Not any more. On Saturday night at 6, TV Marti went airborne. It is now broadcasting six nights a week from aboard a C-130, leased by the U.S. government and flown out of the Florida Keys. Jamming a broadcast that keeps moving out of range of the jammers is a lot harder than blocking satellite broadcasts, which is the way TV Marti's 24-7 programming usually goes out over the airwaves.

 

TV Marti was scheduled to go airborne later this year but the timetable was speeded up when Castro fell ill. "The transmission from this plane is a fulfillment of the President's commitment to break the Cuban dictatorship's information blockade on the Cuban people and will increase their access to timely and accurate information that they need at this critical time," Pedro Roig, director of the agency that oversees TV and Radio Marti, said in a statement.

 

To inaugurate the new service, TV Marti is broadcasting statements by President Bush, taped last Thursday, and Secretary of State Condoleezza Rice, taped Friday.

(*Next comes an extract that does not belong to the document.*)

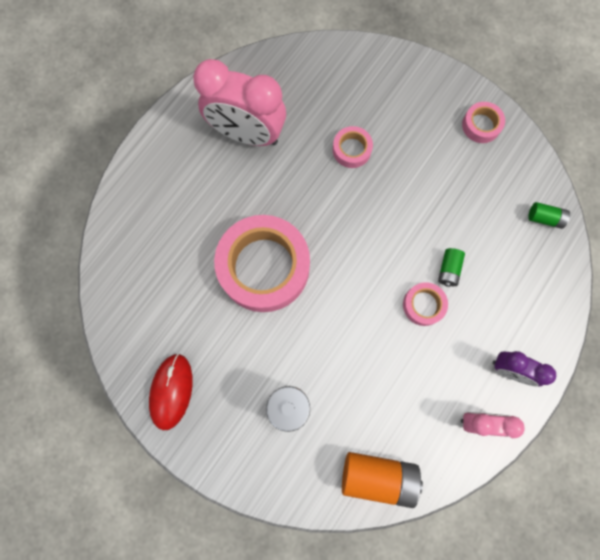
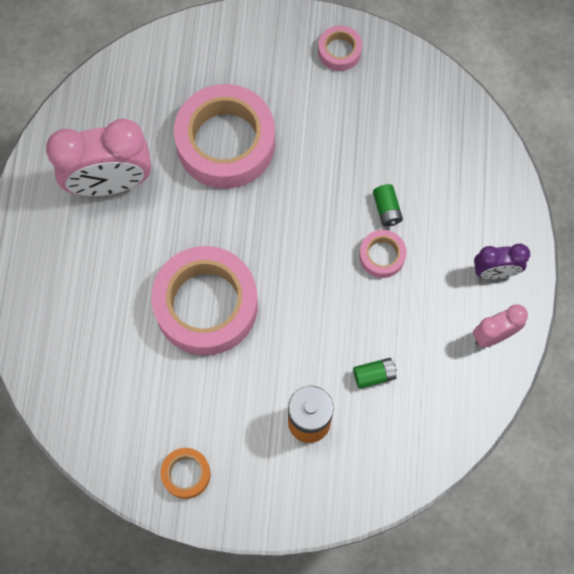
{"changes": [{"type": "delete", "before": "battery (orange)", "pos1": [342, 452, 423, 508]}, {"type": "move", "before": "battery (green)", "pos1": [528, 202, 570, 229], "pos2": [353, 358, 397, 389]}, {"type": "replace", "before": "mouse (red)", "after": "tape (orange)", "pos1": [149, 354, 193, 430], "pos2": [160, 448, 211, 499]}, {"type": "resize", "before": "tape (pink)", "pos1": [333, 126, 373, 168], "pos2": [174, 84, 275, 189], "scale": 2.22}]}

They are "letting the Cuban people know that in this time of uncertainty, the U.S. is there with a message of hope and democracy," says Alberto Mascaro, TV Marti's chief of staff.

 

TV Marti's programming consists mostly of news reports and news analysis, says Mr. Mascaro. But there's also a popular satirical show called "La Oficina del Jefe," or "Office of the Chief," starring a tall fellow with a long beard and a cigar. In recent weeks, Mr. Mascaro says, "La Oficina del Jefe" has been featuring a character named Raul.